• [任务目标] 请把页面节选中从“代码文件在 spinup/alogs/pytorch/vpg/vpg.py .”到“又报错… 这次又是啥 ?!”的这部分原文一字不差地抄写下来。

• [页面节选]
* * * * * * *

解决报错

代码文件在 spinup/alogs/pytorch/vpg/vpg.py . 我们尝试运行代码, 然后就报错了…

...
usage: ipykernel_launcher.py [-h] [--env_name ENV_NAME] [--render] [--lr LR]
ipykernel_launcher.py: error: unrecognized arguments: -f xxxx.json

An exception has occurred, use %tb to see the full traceback.

SystemExit: 2

xxxx/anaconda3/lib/python3.7/site-packages/IPython/core/interactiveshell.py:xxxx: UserWarning: To exit: use 'exit', 'quit', or Ctrl-D.
  warn("To exit: use 'exit', 'quit', or Ctrl-D.", stacklevel=1)

嗯, 先看篇这篇文章解决. 然后再次运行, 又报错… 这次又是啥 ?!

...
--> 342     mpi_fork(args.cpu)  # run parallel code with mpi
...

* * * * * * *

• [所给材料]
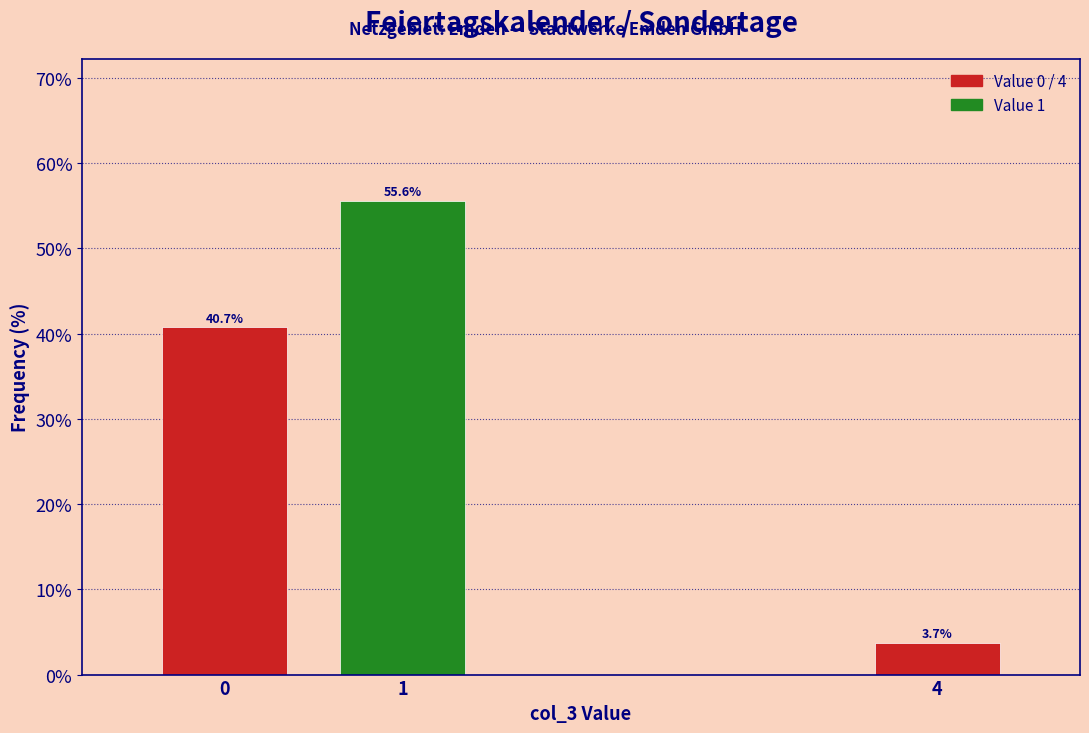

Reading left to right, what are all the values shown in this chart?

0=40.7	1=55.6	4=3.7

* * * * * * *

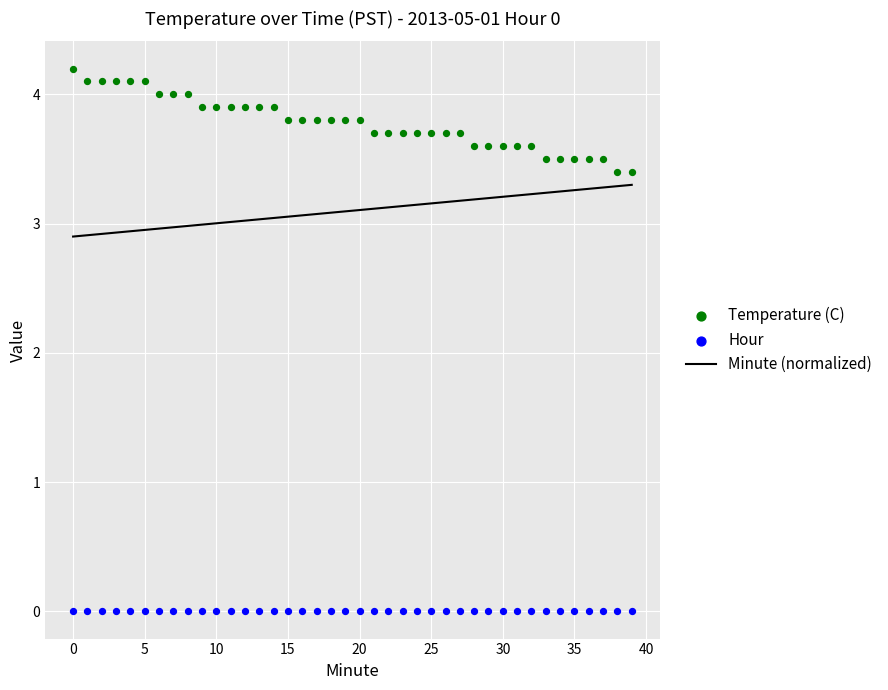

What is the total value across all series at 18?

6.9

* * * * * * *

• [习题解答]
代码文件在 spinup/alogs/pytorch/vpg/vpg.py . 我们尝试运行代码, 然后就报错了…

...
usage: ipykernel_launcher.py [-h] [--env_name ENV_NAME] [--render] [--lr LR]
ipykernel_launcher.py: error: unrecognized arguments: -f xxxx.json

An exception has occurred, use %tb to see the full traceback.

SystemExit: 2

xxxx/anaconda3/lib/python3.7/site-packages/IPython/core/interactiveshell.py:xxxx: UserWarning: To exit: use 'exit', 'quit', or Ctrl-D.
  warn("To exit: use 'exit', 'quit', or Ctrl-D.", stacklevel=1)

嗯, 先看篇这篇文章解决. 然后再次运行, 又报错… 这次又是啥 ?!